Quoted passage >>
════════════════════
If you have spent any time working in international development or humanitarian assistance, you likely have your own story of data hunting through the swamp of poorly organized analog and digital record keeping. Like weedy vines that plague a field of crops, the typically unstructured chaos of data management haunts every element of development work, from health to agriculture to infrastructure. Systems and technology vary greatly from the national level down to sub-national and local, often littered with gaping holes of data loss, validation errors, and masking of crucial details by repeated aggregation of already aggregated numbers. Scattered along the data pipeline from field to reporting agencies lie many an intervention in updated information management systems that were ultimately unsuccessful in bringing order to the stormy sea of field data.

And no matter what part of the world or which technical area you explore, no matter what part of the data chain you are interested in — Microsoft Excel is king.

Through my travels of routine monitoring and program evaluation work across 30+ countries in the last decade, Excel is the one common thread that holds everything together. There is not a more widely used tool for collecting, storing, analyzing, and reporting data. I can say (with almost 100% certainty) that Excel plays a role within all governments (at various levels). It’s a critical tool for implementation partners as they work tirelessly to measure the progress towards the Sustainable Development Goals. It is a holy marriage of convenience; a pairing of comfort with necessity. It is known everywhere and has the lowest barrier to entry of any data platform in the market. If data programs and systems were a staple food, Excel is like rice — it is robust, sustaining, and gets the job done.
════════════════════
Data extract >>

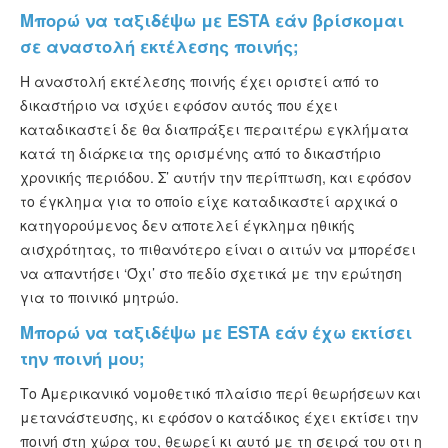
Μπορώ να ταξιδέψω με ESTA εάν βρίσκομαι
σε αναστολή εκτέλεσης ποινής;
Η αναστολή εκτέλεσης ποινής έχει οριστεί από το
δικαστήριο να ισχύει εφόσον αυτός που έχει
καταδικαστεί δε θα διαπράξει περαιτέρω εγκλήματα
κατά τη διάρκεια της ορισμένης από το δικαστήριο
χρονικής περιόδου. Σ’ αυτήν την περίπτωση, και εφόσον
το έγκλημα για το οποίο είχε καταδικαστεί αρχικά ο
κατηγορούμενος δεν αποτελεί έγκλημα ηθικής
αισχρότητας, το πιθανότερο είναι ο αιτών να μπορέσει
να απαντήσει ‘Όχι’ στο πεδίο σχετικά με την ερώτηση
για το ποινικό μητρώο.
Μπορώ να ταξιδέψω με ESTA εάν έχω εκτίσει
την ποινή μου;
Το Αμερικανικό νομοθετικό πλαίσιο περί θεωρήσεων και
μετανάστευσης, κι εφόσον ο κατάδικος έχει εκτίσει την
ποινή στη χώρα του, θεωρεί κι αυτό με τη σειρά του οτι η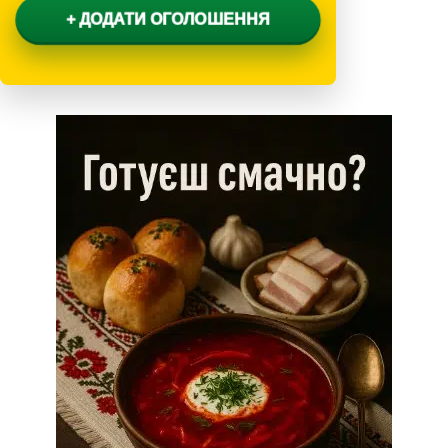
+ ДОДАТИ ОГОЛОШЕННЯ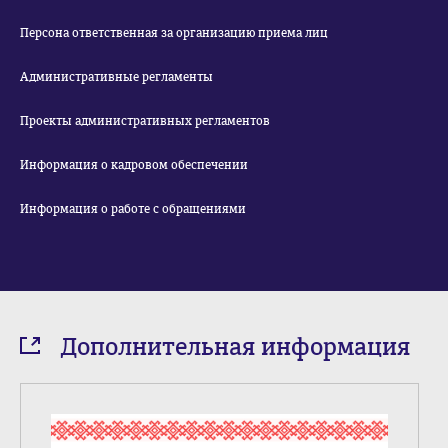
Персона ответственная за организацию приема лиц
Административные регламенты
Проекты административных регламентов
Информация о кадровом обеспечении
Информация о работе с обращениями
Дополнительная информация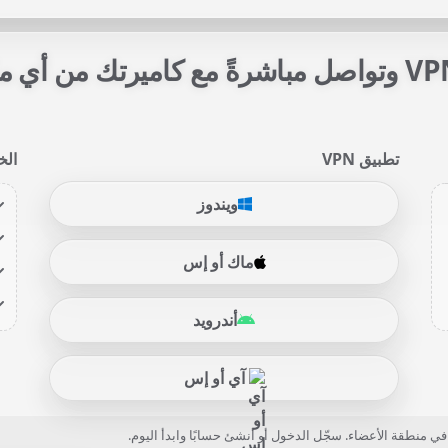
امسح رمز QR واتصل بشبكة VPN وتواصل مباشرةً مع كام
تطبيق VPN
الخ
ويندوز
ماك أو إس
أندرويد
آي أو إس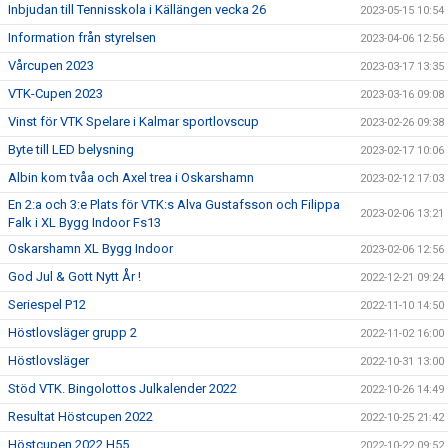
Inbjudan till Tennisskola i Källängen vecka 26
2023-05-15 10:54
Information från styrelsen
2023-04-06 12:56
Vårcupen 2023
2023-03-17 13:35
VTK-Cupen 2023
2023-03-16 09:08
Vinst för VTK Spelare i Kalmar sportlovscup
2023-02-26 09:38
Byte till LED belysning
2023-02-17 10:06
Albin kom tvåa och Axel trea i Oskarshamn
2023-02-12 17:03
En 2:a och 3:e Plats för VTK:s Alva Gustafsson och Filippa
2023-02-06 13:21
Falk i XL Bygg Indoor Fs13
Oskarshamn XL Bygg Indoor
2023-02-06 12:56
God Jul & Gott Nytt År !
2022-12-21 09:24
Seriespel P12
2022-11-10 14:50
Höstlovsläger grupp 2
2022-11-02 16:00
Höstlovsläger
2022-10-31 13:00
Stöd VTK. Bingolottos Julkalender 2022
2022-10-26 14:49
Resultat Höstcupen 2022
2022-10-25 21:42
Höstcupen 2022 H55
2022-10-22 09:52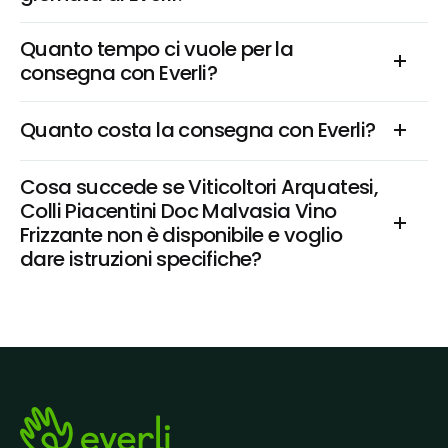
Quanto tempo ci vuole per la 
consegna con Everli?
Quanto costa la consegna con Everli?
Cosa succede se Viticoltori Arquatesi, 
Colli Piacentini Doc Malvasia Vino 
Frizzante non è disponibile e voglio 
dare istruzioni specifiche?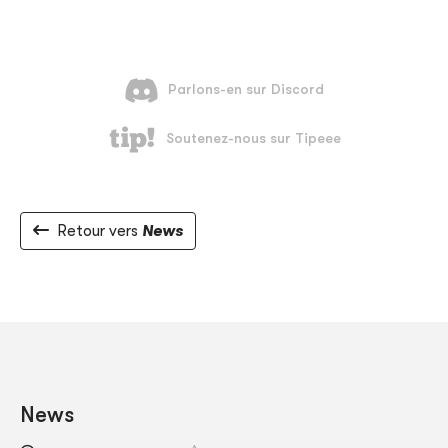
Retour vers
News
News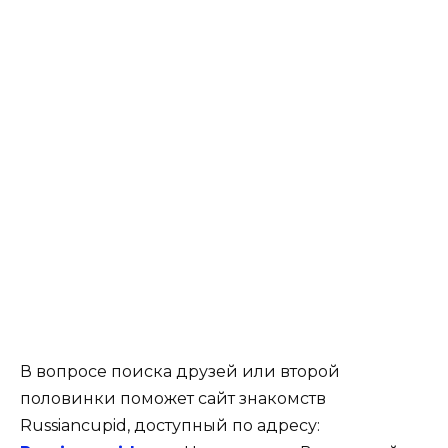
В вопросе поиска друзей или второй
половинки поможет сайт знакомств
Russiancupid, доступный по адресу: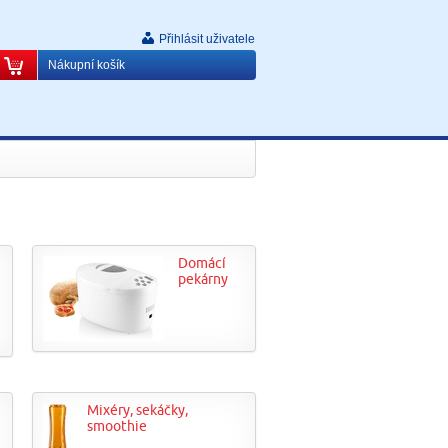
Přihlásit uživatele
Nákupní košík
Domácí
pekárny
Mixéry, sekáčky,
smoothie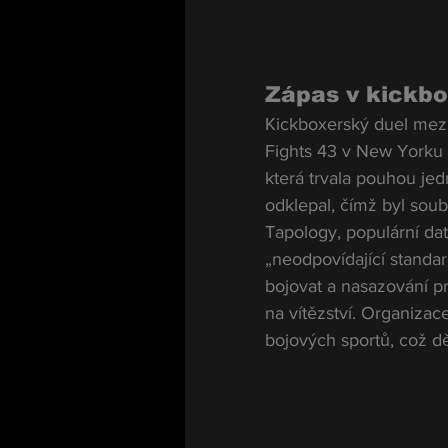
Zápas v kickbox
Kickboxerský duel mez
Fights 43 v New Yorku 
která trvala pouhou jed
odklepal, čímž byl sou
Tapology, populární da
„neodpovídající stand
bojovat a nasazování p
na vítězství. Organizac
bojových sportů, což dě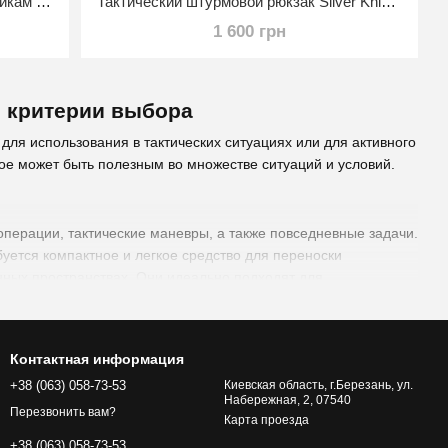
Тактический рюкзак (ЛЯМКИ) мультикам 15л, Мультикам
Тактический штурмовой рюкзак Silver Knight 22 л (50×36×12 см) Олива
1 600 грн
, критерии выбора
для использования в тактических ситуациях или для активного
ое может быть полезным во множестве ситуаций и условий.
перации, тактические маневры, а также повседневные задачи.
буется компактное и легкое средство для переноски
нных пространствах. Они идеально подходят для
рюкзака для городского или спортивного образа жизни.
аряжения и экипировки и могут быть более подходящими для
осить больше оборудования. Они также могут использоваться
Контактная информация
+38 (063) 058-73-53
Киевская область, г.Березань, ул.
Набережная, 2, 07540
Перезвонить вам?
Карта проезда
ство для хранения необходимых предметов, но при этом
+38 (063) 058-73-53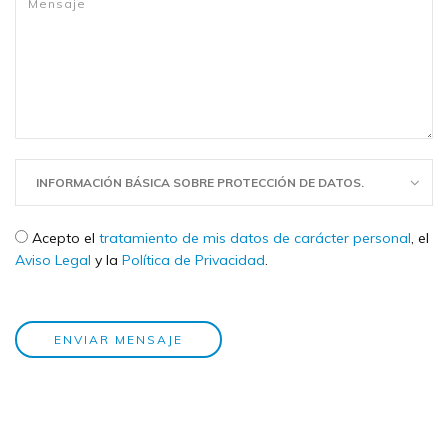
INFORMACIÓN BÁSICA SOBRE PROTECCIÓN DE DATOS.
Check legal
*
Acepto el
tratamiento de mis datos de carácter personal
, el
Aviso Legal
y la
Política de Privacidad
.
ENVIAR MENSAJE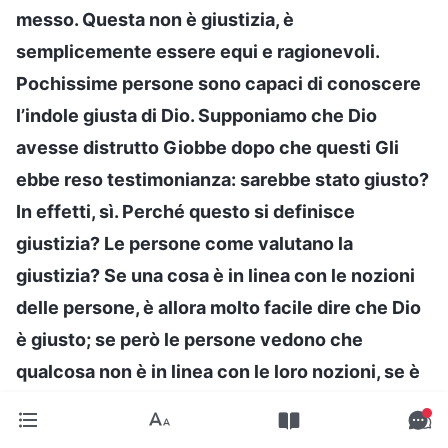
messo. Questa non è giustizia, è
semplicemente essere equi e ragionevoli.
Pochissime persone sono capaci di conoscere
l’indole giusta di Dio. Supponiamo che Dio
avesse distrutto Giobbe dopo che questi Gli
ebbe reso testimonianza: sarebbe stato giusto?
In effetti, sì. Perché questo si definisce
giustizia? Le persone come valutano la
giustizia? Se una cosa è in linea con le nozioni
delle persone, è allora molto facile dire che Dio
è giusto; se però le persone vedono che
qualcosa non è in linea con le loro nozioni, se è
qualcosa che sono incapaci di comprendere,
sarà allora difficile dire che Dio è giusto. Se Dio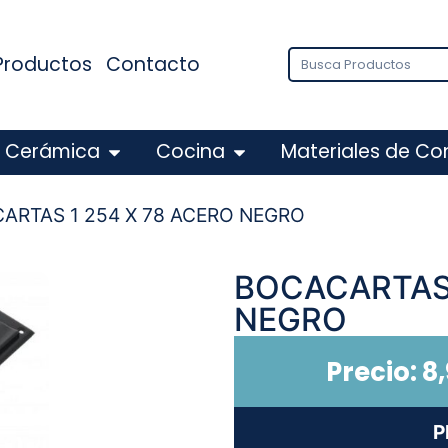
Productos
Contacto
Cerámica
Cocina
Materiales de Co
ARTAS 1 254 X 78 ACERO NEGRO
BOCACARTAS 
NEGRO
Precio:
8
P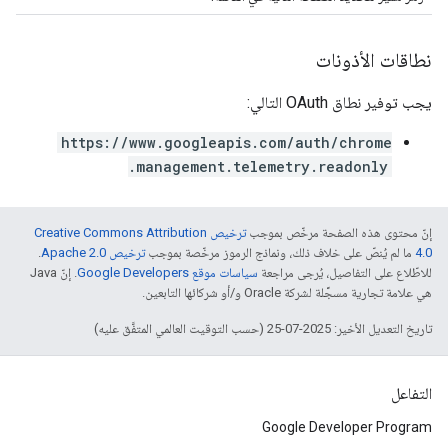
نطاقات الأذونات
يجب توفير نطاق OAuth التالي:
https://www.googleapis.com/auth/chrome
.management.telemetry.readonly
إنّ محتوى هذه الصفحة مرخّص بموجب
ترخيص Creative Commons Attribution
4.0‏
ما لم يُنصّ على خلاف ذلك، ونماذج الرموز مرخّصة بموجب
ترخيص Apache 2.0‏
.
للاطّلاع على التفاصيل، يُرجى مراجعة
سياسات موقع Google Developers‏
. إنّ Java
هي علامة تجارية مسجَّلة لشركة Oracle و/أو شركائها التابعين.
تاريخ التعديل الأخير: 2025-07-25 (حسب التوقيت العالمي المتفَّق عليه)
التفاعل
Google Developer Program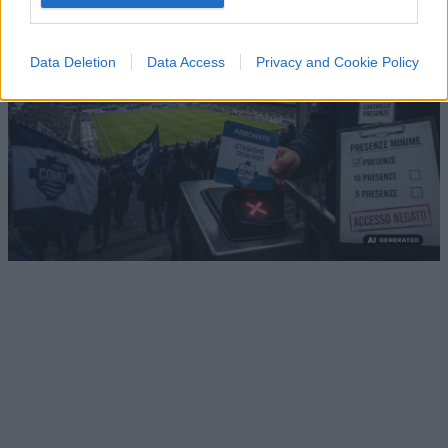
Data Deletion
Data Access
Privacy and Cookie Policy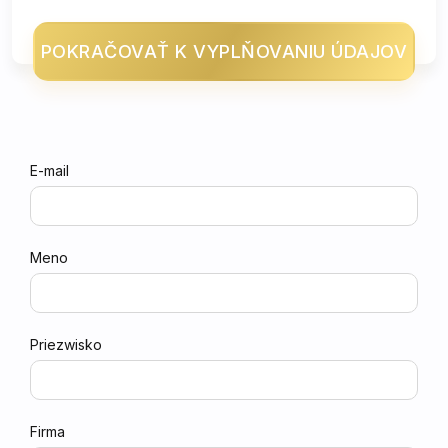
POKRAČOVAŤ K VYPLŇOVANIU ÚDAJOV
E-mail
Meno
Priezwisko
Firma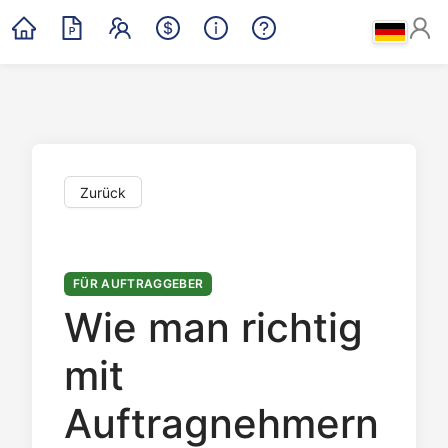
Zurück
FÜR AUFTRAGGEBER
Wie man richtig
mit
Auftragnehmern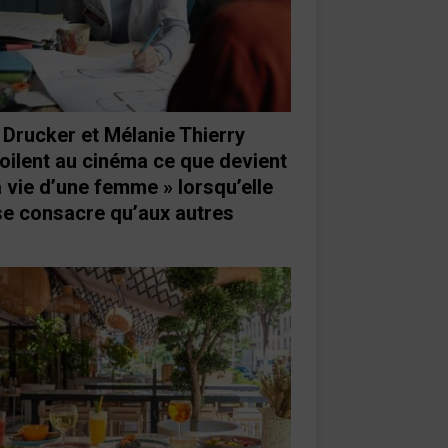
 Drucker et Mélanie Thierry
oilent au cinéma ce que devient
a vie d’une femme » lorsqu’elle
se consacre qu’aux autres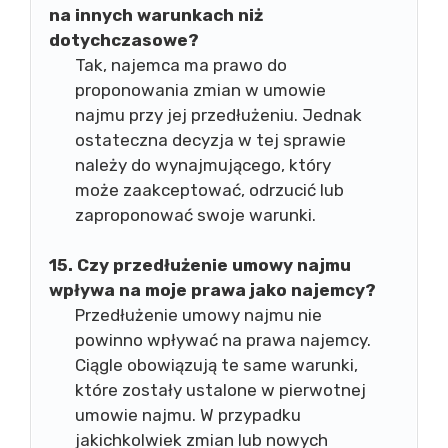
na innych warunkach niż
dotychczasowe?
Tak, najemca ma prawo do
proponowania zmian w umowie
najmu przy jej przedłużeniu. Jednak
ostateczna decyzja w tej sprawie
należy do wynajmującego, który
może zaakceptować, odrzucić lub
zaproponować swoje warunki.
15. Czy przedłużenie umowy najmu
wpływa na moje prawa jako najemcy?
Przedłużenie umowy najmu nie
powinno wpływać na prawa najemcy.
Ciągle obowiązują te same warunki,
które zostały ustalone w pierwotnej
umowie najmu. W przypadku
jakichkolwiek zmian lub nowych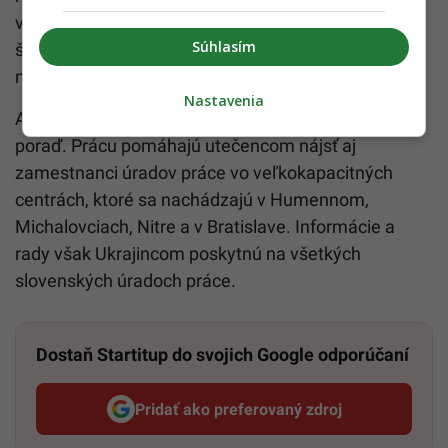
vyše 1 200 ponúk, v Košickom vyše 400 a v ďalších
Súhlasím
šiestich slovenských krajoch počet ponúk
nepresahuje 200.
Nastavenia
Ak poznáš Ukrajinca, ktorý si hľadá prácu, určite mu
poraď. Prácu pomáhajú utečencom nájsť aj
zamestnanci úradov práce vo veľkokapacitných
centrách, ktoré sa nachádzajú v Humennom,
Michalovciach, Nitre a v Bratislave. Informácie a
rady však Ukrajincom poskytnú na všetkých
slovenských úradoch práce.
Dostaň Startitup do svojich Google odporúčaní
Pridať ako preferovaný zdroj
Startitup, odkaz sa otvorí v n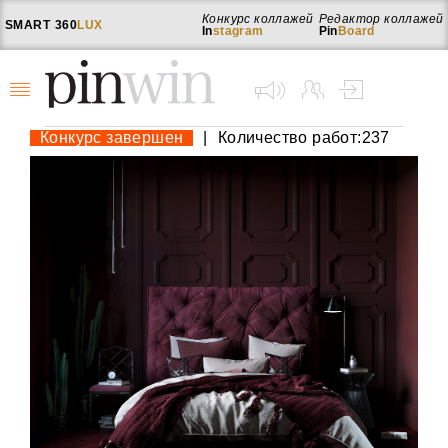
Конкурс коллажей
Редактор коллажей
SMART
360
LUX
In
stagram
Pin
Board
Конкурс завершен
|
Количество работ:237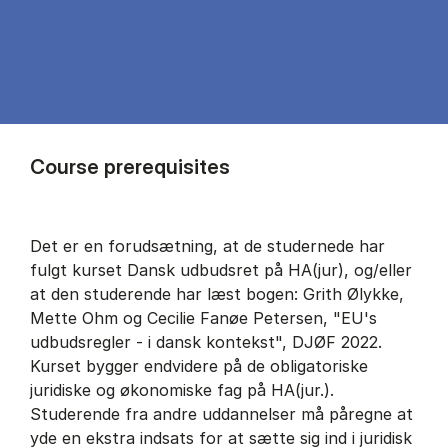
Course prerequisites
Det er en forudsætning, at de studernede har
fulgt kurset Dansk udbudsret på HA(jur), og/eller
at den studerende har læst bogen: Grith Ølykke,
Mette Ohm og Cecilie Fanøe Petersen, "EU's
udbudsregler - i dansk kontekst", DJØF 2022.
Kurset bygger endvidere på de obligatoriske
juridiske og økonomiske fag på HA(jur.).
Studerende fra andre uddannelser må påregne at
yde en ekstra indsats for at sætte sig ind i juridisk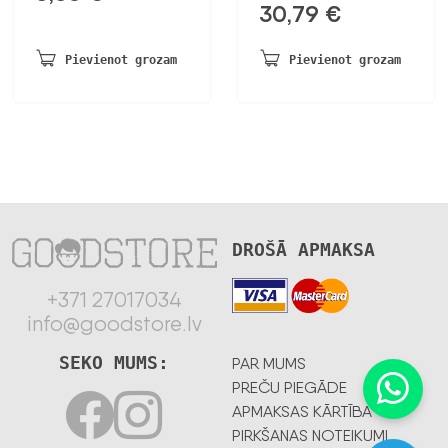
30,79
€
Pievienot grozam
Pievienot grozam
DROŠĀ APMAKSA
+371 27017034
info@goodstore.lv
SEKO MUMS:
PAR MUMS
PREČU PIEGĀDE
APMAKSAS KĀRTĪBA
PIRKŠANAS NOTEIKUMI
════════════════════
Work to complete >>
**A.** Do these statements agree with the passage on Excel in development work? For each, answer yes or no and quote the words of the passage that settle it.
(i) Excel is presented as the most widely used tool for collecting, storing, analyzing, and reporting data.
(ii) The writer's monitoring and evaluation work has covered fewer than 20 countries.
(iii) Excel is compared to bread as a staple food.
**B.** Pick up the passage on Excel in development work after its final sentence and keep writing it.

Task results >>
**A.**
(i) Yes: "There is not a more widely used tool for collecting, storing, analyzing, and reporting data."
(ii) No: "across 30+ countries in the last decade"
(iii) No: "Excel is like rice"

**B.**
The problem is that our data deserves better than Excel. New and advanced features like Power Query and live data connections continue to make it a more powerful tool, but it is the equivalent of driving across the United States on the back of a Vespa — it can get you to your destination, but there are much better alternatives. Digital data collection through mobile surveying, IOT devices, or other multi-modal ICT technology are faster and less prone to error than entering data into Excel cells. Modern data platforms and databases like Mongo DB or Azure SQL are much better alternatives for storing data in the cloud rather than sharing XLSX files. And when it comes to analysis and visualization…. let’s just leave it that no professional analyst or data scientist in the business world would consider Excel to be their best option.

Excel is cheap and/or free on many PC devices, but price is no longer the great equalizer for justifying Excel as your all-in-one data tool. The market for free and open source alternatives to graduate from doing everything in Excel to a modern data workflow is growing daily. Analysis in R or Pyton, unstructured data stores in Neo4J, #BigData and Machine Learning with Tensor Flow— the list is nearly endless (though here are some good places to start).

In some ways, at the highest level, the data+IntDev community has already moved well beyond Excel. We have IATI APIs and global data sets hosted by the World Bank. Now we just need to permeate these best practices down to that pesky regional office in rural Kenya and the engineer doing data collection in the informal settlements outside Kathmandu. It will take some training and learning new tools. It will take planning to figure out the right architecture. It won’t be easy. But neither are the SDGs — so why limit ourselves to safe and easy when we can be powerful and ambitious?